No enfrentamento à pandemia, essa aceleração de propagação do vírus é o que mais preocupa junto ao fato de jovens não serem considerados grupo de risco, o que pode acabar levando a um relaxamento nas medidas de prevenção e aumento da transmissão.
“Se temos tanta gente jovem no hospital, temos muito mais gente jovem fora do hospital transmitindo, em isolamento em casa ou na rua sem saber. Esse é um pouco o exercício que fazemos e que começa a dar medo, porque essas pessoas estão se encontrando, tendo contatos. Portanto, o que não queremos é circulação de pessoas, porque não tem mais como saber quem é esse número gigante que ainda pode estar transmitindo e sem quase nada de sintomas. E não temos leitos para todos se forem infectados todos ao mesmo tempo, porque inevitavelmente uma parcela vai ter quadro grave e até vir a óbito”, acrescentou Cynthia.
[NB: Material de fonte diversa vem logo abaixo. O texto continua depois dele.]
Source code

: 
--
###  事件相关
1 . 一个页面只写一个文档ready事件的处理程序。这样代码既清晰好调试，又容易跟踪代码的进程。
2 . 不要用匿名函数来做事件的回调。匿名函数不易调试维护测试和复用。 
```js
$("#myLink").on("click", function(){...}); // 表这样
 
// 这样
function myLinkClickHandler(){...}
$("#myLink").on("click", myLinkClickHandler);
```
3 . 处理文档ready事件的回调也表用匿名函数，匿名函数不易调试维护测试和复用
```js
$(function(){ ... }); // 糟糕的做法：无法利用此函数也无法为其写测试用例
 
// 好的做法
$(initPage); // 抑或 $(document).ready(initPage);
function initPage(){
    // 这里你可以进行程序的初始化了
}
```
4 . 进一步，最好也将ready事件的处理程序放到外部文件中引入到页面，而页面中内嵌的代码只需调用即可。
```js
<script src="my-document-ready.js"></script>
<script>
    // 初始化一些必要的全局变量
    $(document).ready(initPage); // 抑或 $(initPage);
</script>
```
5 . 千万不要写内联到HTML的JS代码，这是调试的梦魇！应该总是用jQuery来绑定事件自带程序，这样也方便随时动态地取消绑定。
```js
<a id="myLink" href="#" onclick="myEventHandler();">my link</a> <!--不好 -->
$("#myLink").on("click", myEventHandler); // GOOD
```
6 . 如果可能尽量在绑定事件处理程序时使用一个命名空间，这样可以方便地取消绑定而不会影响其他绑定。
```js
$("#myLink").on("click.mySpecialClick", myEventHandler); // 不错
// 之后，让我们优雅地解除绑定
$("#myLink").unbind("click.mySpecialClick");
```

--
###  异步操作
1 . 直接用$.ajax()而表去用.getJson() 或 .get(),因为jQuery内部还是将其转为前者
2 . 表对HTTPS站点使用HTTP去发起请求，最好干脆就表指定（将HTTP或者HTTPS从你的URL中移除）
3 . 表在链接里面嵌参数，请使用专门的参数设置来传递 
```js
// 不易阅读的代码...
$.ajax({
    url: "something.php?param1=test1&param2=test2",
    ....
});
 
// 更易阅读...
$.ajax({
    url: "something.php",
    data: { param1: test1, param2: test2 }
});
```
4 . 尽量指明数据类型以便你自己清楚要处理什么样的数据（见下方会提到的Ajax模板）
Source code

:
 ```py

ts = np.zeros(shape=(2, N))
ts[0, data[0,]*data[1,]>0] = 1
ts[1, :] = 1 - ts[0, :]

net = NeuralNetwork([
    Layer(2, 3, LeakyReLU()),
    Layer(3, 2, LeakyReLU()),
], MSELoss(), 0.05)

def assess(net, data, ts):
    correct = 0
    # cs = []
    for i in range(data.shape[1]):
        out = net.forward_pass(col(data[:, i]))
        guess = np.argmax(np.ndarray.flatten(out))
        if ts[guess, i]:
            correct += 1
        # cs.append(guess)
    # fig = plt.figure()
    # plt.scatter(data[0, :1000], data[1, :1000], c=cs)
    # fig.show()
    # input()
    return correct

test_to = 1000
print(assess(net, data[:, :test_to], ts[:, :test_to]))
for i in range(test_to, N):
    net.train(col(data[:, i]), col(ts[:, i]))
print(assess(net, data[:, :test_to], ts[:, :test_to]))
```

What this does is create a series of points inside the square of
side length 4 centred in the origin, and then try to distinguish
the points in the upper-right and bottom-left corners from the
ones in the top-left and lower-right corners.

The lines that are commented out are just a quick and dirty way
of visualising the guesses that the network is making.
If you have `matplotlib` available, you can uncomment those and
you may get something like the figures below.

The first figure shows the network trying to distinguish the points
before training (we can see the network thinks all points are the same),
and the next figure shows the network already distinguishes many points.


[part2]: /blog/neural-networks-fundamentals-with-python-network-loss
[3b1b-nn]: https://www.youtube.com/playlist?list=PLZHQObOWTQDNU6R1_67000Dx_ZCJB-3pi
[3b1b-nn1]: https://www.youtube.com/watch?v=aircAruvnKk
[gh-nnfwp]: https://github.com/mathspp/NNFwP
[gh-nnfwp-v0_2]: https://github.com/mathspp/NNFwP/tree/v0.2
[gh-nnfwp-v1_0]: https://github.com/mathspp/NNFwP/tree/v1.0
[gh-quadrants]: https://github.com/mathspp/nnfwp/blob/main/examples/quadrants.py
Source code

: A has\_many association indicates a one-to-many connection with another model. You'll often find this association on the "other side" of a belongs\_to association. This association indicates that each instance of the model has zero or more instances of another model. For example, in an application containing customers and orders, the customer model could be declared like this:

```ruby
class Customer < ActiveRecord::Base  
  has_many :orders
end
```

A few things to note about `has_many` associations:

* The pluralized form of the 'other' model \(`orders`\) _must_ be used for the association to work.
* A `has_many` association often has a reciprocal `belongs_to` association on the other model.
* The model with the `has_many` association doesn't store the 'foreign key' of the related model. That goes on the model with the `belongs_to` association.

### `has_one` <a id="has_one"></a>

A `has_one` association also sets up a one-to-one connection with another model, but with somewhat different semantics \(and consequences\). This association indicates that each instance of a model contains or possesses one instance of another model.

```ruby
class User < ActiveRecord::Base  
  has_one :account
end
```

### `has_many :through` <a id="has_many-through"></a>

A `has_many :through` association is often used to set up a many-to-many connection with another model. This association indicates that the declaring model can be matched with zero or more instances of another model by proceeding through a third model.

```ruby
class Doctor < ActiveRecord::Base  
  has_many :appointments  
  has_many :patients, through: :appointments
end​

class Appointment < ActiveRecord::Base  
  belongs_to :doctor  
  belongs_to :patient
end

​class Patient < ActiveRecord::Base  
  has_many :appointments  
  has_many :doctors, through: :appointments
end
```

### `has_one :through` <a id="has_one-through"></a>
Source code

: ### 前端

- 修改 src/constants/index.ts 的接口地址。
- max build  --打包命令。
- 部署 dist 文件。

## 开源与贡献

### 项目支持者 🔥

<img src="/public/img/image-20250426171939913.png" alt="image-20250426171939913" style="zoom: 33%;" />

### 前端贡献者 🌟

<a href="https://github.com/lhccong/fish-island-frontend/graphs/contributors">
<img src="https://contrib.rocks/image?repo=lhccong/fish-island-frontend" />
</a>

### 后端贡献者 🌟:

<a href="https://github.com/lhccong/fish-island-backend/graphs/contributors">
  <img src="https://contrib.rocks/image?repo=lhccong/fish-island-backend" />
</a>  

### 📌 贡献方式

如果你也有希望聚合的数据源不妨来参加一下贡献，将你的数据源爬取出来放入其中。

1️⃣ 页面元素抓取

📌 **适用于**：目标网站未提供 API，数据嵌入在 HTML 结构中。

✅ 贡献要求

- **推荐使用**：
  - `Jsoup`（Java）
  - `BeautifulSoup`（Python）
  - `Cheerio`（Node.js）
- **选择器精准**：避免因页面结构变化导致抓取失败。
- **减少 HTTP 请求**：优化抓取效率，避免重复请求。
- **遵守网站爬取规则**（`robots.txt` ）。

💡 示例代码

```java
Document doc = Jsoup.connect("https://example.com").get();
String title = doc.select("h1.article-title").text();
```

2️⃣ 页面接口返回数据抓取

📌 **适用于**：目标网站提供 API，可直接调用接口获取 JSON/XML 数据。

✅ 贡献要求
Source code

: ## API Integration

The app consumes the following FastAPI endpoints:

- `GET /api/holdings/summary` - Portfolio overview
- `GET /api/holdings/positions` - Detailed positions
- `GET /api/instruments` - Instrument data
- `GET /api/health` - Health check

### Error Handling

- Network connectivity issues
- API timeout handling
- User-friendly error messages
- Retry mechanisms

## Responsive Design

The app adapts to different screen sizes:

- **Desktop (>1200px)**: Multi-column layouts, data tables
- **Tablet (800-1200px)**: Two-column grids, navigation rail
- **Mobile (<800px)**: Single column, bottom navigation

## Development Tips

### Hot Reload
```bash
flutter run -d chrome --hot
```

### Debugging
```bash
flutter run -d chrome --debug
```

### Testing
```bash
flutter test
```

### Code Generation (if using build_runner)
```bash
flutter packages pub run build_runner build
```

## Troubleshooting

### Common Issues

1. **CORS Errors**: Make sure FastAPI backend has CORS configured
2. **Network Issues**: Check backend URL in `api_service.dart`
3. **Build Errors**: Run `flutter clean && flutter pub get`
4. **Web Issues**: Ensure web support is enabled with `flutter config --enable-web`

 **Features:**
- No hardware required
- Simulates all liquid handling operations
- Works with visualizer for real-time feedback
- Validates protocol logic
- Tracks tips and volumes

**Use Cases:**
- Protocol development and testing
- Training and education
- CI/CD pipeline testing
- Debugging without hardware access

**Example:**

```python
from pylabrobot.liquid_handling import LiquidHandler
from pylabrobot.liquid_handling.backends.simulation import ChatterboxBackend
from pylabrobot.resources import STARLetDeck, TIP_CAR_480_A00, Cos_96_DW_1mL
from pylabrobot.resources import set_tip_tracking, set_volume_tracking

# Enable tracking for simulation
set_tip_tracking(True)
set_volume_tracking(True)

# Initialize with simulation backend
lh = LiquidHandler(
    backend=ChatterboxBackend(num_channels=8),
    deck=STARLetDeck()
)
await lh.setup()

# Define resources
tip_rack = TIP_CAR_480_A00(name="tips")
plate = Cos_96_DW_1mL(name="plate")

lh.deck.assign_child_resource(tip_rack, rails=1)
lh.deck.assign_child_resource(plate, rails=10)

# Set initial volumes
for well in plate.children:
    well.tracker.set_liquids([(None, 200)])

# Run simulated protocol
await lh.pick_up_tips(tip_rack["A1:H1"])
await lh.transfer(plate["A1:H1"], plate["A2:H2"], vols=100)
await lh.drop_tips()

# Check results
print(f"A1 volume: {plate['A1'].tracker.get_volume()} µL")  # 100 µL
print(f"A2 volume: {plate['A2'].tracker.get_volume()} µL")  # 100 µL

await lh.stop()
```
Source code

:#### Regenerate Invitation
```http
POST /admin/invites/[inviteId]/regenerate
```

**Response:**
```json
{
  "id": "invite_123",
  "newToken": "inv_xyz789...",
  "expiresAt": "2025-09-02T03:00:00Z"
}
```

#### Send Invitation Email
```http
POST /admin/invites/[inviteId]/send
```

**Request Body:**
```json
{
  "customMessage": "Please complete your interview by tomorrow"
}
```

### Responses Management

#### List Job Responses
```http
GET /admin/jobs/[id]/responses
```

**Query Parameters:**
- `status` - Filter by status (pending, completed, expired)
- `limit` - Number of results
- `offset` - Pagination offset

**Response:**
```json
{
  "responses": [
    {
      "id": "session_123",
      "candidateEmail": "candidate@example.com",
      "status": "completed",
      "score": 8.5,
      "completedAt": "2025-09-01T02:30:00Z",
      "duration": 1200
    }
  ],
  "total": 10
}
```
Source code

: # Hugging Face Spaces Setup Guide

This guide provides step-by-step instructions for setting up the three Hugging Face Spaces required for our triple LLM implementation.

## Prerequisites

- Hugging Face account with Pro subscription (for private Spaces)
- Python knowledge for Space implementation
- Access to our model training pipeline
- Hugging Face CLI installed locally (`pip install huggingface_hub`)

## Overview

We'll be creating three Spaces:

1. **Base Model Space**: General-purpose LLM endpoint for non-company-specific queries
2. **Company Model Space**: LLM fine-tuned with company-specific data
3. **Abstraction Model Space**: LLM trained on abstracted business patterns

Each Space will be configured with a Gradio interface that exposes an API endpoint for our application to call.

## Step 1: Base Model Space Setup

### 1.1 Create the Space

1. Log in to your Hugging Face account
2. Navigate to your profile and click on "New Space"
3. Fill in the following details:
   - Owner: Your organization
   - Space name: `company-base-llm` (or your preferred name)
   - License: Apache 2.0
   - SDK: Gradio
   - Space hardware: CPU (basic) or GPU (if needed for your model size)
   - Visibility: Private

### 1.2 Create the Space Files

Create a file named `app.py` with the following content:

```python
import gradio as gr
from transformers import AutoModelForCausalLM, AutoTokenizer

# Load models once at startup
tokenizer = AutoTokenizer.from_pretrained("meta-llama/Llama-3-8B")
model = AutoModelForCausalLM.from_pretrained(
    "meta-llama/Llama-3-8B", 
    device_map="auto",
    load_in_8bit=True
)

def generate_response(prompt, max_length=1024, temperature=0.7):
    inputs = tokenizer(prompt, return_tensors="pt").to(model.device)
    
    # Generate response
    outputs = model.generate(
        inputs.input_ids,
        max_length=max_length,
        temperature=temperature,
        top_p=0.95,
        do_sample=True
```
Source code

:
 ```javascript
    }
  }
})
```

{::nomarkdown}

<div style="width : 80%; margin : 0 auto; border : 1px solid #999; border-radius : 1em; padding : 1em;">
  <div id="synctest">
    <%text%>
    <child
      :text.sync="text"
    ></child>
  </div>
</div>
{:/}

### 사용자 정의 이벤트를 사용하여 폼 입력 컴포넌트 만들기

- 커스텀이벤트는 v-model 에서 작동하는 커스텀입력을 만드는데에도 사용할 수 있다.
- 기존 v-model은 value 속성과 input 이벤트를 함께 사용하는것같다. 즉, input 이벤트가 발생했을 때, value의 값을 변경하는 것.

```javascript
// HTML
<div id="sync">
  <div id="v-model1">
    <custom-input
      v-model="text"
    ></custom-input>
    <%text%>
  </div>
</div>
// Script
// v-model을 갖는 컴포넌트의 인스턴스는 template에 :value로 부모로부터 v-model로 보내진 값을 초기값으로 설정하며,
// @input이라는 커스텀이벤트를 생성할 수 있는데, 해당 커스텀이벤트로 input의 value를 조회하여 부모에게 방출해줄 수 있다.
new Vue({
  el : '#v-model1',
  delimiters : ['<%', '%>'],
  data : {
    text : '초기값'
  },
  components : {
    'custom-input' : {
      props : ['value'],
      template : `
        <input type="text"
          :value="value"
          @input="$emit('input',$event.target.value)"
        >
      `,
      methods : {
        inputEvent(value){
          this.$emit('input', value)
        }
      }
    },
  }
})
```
Outro ponto observado pelos especialistas é um aumento de pessoas sem comorbidades que se infectaram e estão apresentando gravidade e até mesmo morrendo. O perfil das pessoas internadas, conforme a especialista, não pode ser creditado às mutações do vírus, porque ainda não se tem dados suficientes para isso.
“Como o vírus se espalhou muito e muito rápido, é provável que esse espalhamento tenha afetado uma proporção maior de pessoas, e que na maioria tem um perfil sem comorbidade, que circula mais, que promove mais aglomerações. Além disso, há pessoas que muitas vezes nem são vistas com comorbidades, como o paciente que ronca e tem apneia do sono, ou aquele que abusa de álcool, não faz atividade física, ou que tem um sobrepeso. Esses entram como ‘sem comorbidades’, mas apresentam fatores de risco e às vezes demoram a buscar ajuda, podendo ser tarde demais”, apontou a diretora do Cevs.
Os dados também apontam um tempo maior entre o começo dos sintomas, a procura por atendimento e a efetiva hospitalização. No começo deste ano, a média de tempo para a internação era de seis a sete dias, número que cresceu, nas últimas semanas, para oito ou nove dias.
“O esforço de ampliação de leitos de UTI é impressionante – mais de 150% de leitos em um ano –, algo que sem dúvidas evitou muitas mortes. Neste momento em que nos encontramos, porém, não há leitos que segurem o número de óbitos, nem com a melhor das disponibilidades e dinheiro. Apenas medidas a nível populacional, como uso de máscara, de respeito aos protocolos. Percebemos que as pessoas estão demorando mais para serem internadas, e isso é um sinal de sobrecarga do sistema de saúde. Estamos passando por algo nunca visto, e os dados mostram isso. Precisamos, mais do que nunca, ter uma consciência individual de o quando é necessário sair de casa e ter contato com outras pessoas neste momento”, reflete Cynthia.